SOURCE MATERIAL

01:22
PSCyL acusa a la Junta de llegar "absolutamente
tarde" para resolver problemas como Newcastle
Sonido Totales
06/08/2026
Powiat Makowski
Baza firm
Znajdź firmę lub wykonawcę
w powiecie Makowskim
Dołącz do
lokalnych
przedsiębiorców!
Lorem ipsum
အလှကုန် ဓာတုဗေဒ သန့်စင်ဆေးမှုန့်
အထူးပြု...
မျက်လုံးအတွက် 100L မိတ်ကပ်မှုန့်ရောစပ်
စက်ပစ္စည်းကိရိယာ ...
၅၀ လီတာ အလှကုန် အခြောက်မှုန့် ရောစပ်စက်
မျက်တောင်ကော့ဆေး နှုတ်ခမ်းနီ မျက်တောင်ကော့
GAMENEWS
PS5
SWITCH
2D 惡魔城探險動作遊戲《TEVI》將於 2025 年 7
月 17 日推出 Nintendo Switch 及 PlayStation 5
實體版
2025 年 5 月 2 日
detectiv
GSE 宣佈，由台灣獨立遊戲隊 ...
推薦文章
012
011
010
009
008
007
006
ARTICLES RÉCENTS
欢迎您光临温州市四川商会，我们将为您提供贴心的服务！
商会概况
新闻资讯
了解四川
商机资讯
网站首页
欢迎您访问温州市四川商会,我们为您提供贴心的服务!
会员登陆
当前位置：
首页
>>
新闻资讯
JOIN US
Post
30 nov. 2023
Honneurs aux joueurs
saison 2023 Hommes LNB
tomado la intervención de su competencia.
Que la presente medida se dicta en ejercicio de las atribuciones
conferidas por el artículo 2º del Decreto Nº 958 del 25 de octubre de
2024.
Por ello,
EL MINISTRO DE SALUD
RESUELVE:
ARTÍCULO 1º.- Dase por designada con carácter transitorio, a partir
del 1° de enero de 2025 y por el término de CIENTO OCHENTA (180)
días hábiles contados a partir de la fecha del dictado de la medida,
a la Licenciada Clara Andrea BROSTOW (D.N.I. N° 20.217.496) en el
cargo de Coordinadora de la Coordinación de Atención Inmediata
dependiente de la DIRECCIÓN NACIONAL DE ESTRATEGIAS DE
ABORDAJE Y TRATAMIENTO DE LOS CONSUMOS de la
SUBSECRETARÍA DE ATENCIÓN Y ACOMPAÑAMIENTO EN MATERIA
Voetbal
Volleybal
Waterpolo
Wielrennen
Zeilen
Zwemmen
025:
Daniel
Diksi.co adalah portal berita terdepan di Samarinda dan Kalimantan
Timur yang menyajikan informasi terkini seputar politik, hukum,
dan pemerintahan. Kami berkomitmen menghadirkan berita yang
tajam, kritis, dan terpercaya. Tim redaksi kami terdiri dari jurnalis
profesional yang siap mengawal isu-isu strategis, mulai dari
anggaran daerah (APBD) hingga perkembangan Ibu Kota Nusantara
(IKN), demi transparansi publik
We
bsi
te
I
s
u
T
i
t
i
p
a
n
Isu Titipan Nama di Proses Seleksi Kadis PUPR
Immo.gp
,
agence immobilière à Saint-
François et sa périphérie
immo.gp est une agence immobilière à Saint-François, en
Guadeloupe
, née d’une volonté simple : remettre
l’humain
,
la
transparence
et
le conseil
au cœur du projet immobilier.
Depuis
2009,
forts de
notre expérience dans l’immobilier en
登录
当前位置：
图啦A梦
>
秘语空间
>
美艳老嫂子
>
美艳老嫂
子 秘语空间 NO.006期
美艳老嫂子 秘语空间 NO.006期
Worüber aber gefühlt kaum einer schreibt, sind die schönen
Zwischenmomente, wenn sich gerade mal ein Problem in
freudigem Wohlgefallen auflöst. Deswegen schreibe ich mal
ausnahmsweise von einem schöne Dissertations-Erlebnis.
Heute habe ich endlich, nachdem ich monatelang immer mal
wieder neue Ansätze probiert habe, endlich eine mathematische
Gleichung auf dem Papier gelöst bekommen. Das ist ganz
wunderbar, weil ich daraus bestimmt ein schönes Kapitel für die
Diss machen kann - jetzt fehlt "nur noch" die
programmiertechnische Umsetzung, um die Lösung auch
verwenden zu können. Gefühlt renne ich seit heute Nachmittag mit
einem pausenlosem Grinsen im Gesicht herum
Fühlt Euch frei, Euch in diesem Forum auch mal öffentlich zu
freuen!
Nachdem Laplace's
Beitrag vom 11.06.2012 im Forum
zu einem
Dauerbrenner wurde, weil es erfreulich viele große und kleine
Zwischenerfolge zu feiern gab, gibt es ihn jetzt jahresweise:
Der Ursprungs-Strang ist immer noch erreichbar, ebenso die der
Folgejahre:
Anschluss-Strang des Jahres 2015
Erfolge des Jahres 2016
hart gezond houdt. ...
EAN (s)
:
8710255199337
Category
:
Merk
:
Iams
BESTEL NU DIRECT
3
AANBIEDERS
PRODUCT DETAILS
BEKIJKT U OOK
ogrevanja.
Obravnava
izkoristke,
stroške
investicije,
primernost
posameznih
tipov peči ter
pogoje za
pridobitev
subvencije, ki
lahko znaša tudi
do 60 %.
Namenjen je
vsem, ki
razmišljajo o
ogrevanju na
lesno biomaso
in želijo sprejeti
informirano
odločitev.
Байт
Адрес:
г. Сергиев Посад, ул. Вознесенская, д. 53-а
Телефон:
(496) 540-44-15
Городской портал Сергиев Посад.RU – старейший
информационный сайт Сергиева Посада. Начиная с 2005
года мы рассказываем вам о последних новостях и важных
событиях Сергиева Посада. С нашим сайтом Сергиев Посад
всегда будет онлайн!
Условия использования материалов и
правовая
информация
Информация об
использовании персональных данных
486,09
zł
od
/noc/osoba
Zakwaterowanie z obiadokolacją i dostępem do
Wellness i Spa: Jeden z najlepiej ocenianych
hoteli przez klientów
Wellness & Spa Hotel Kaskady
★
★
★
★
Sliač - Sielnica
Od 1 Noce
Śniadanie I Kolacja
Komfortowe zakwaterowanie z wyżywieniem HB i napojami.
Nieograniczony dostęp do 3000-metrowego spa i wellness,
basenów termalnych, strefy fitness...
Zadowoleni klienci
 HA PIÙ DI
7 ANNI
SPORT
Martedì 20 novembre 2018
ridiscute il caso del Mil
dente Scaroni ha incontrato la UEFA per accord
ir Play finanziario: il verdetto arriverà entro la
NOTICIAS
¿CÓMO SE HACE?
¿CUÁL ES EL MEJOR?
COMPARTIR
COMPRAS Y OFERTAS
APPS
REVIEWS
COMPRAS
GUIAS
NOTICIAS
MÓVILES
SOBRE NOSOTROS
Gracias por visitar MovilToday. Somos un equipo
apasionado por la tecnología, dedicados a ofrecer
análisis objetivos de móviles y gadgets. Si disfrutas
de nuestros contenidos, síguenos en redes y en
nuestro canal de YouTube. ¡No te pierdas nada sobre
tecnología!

DIRECTIONS FOR THIS TASK
Retype the records above so that nothing differs from the original.

EXERCISE ANSWER
01:22
PSCyL acusa a la Junta de llegar "absolutamente
tarde" para resolver problemas como Newcastle
Sonido Totales
06/08/2026
Powiat Makowski
Baza firm
Znajdź firmę lub wykonawcę
w powiecie Makowskim
Dołącz do
lokalnych
przedsiębiorców!
Lorem ipsum
အလှကုန် ဓာတုဗေဒ သန့်စင်ဆေးမှုန့်
အထူးပြု...
မျက်လုံးအတွက် 100L မိတ်ကပ်မှုန့်ရောစပ်
စက်ပစ္စည်းကိရိယာ ...
၅၀ လီတာ အလှကုန် အခြောက်မှုန့် ရောစပ်စက်
မျက်တောင်ကော့ဆေး နှုတ်ခမ်းနီ မျက်တောင်ကော့
GAMENEWS
PS5
SWITCH
2D 惡魔城探險動作遊戲《TEVI》將於 2025 年 7
月 17 日推出 Nintendo Switch 及 PlayStation 5
實體版
2025 年 5 月 2 日
detectiv
GSE 宣佈，由台灣獨立遊戲隊 ...
推薦文章
012
011
010
009
008
007
006
ARTICLES RÉCENTS
欢迎您光临温州市四川商会，我们将为您提供贴心的服务！
商会概况
新闻资讯
了解四川
商机资讯
网站首页
欢迎您访问温州市四川商会,我们为您提供贴心的服务!
会员登陆
当前位置：
首页
>>
新闻资讯
JOIN US
Post
30 nov. 2023
Honneurs aux joueurs
saison 2023 Hommes LNB
tomado la intervención de su competencia.
Que la presente medida se dicta en ejercicio de las atribuciones
conferidas por el artículo 2º del Decreto Nº 958 del 25 de octubre de
2024.
Por ello,
EL MINISTRO DE SALUD
RESUELVE:
ARTÍCULO 1º.- Dase por designada con carácter transitorio, a partir
del 1° de enero de 2025 y por el término de CIENTO OCHENTA (180)
días hábiles contados a partir de la fecha del dictado de la medida,
a la Licenciada Clara Andrea BROSTOW (D.N.I. N° 20.217.496) en el
cargo de Coordinadora de la Coordinación de Atención Inmediata
dependiente de la DIRECCIÓN NACIONAL DE ESTRATEGIAS DE
ABORDAJE Y TRATAMIENTO DE LOS CONSUMOS de la
SUBSECRETARÍA DE ATENCIÓN Y ACOMPAÑAMIENTO EN MATERIA
Voetbal
Volleybal
Waterpolo
Wielrennen
Zeilen
Zwemmen
025:
Daniel
Diksi.co adalah portal berita terdepan di Samarinda dan Kalimantan
Timur yang menyajikan informasi terkini seputar politik, hukum,
dan pemerintahan. Kami berkomitmen menghadirkan berita yang
tajam, kritis, dan terpercaya. Tim redaksi kami terdiri dari jurnalis
profesional yang siap mengawal isu-isu strategis, mulai dari
anggaran daerah (APBD) hingga perkembangan Ibu Kota Nusantara
(IKN), demi transparansi publik
We
bsi
te
I
s
u
T
i
t
i
p
a
n
Isu Titipan Nama di Proses Seleksi Kadis PUPR
Immo.gp
,
agence immobilière à Saint-
François et sa périphérie
immo.gp est une agence immobilière à Saint-François, en
Guadeloupe
, née d’une volonté simple : remettre
l’humain
,
la
transparence
et
le conseil
au cœur du projet immobilier.
Depuis
2009,
forts de
notre expérience dans l’immobilier en
登录
当前位置：
图啦A梦
>
秘语空间
>
美艳老嫂子
>
美艳老嫂
子 秘语空间 NO.006期
美艳老嫂子 秘语空间 NO.006期
Worüber aber gefühlt kaum einer schreibt, sind die schönen
Zwischenmomente, wenn sich gerade mal ein Problem in
freudigem Wohlgefallen auflöst. Deswegen schreibe ich mal
ausnahmsweise von einem schöne Dissertations-Erlebnis.
Heute habe ich endlich, nachdem ich monatelang immer mal
wieder neue Ansätze probiert habe, endlich eine mathematische
Gleichung auf dem Papier gelöst bekommen. Das ist ganz
wunderbar, weil ich daraus bestimmt ein schönes Kapitel für die
Diss machen kann - jetzt fehlt "nur noch" die
programmiertechnische Umsetzung, um die Lösung auch
verwenden zu können. Gefühlt renne ich seit heute Nachmittag mit
einem pausenlosem Grinsen im Gesicht herum
Fühlt Euch frei, Euch in diesem Forum auch mal öffentlich zu
freuen!
Nachdem Laplace's
Beitrag vom 11.06.2012 im Forum
zu einem
Dauerbrenner wurde, weil es erfreulich viele große und kleine
Zwischenerfolge zu feiern gab, gibt es ihn jetzt jahresweise:
Der Ursprungs-Strang ist immer noch erreichbar, ebenso die der
Folgejahre:
Anschluss-Strang des Jahres 2015
Erfolge des Jahres 2016
hart gezond houdt. ...
EAN (s)
:
8710255199337
Category
:
Merk
:
Iams
BESTEL NU DIRECT
3
AANBIEDERS
PRODUCT DETAILS
BEKIJKT U OOK
ogrevanja.
Obravnava
izkoristke,
stroške
investicije,
primernost
posameznih
tipov peči ter
pogoje za
pridobitev
subvencije, ki
lahko znaša tudi
do 60 %.
Namenjen je
vsem, ki
razmišljajo o
ogrevanju na
lesno biomaso
in želijo sprejeti
informirano
odločitev.
Байт
Адрес:
г. Сергиев Посад, ул. Вознесенская, д. 53-а
Телефон:
(496) 540-44-15
Городской портал Сергиев Посад.RU – старейший
информационный сайт Сергиева Посада. Начиная с 2005
года мы рассказываем вам о последних новостях и важных
событиях Сергиева Посада. С нашим сайтом Сергиев Посад
всегда будет онлайн!
Условия использования материалов и
правовая
информация
Информация об
использовании персональных данных
486,09
zł
od
/noc/osoba
Zakwaterowanie z obiadokolacją i dostępem do
Wellness i Spa: Jeden z najlepiej ocenianych
hoteli przez klientów
Wellness & Spa Hotel Kaskady
★
★
★
★
Sliač - Sielnica
Od 1 Noce
Śniadanie I Kolacja
Komfortowe zakwaterowanie z wyżywieniem HB i napojami.
Nieograniczony dostęp do 3000-metrowego spa i wellness,
basenów termalnych, strefy fitness...
Zadowoleni klienci
 HA PIÙ DI
7 ANNI
SPORT
Martedì 20 novembre 2018
ridiscute il caso del Mil
dente Scaroni ha incontrato la UEFA per accord
ir Play finanziario: il verdetto arriverà entro la
NOTICIAS
¿CÓMO SE HACE?
¿CUÁL ES EL MEJOR?
COMPARTIR
COMPRAS Y OFERTAS
APPS
REVIEWS
COMPRAS
GUIAS
NOTICIAS
MÓVILES
SOBRE NOSOTROS
Gracias por visitar MovilToday. Somos un equipo
apasionado por la tecnología, dedicados a ofrecer
análisis objetivos de móviles y gadgets. Si disfrutas
de nuestros contenidos, síguenos en redes y en
nuestro canal de YouTube. ¡No te pierdas nada sobre
tecnología!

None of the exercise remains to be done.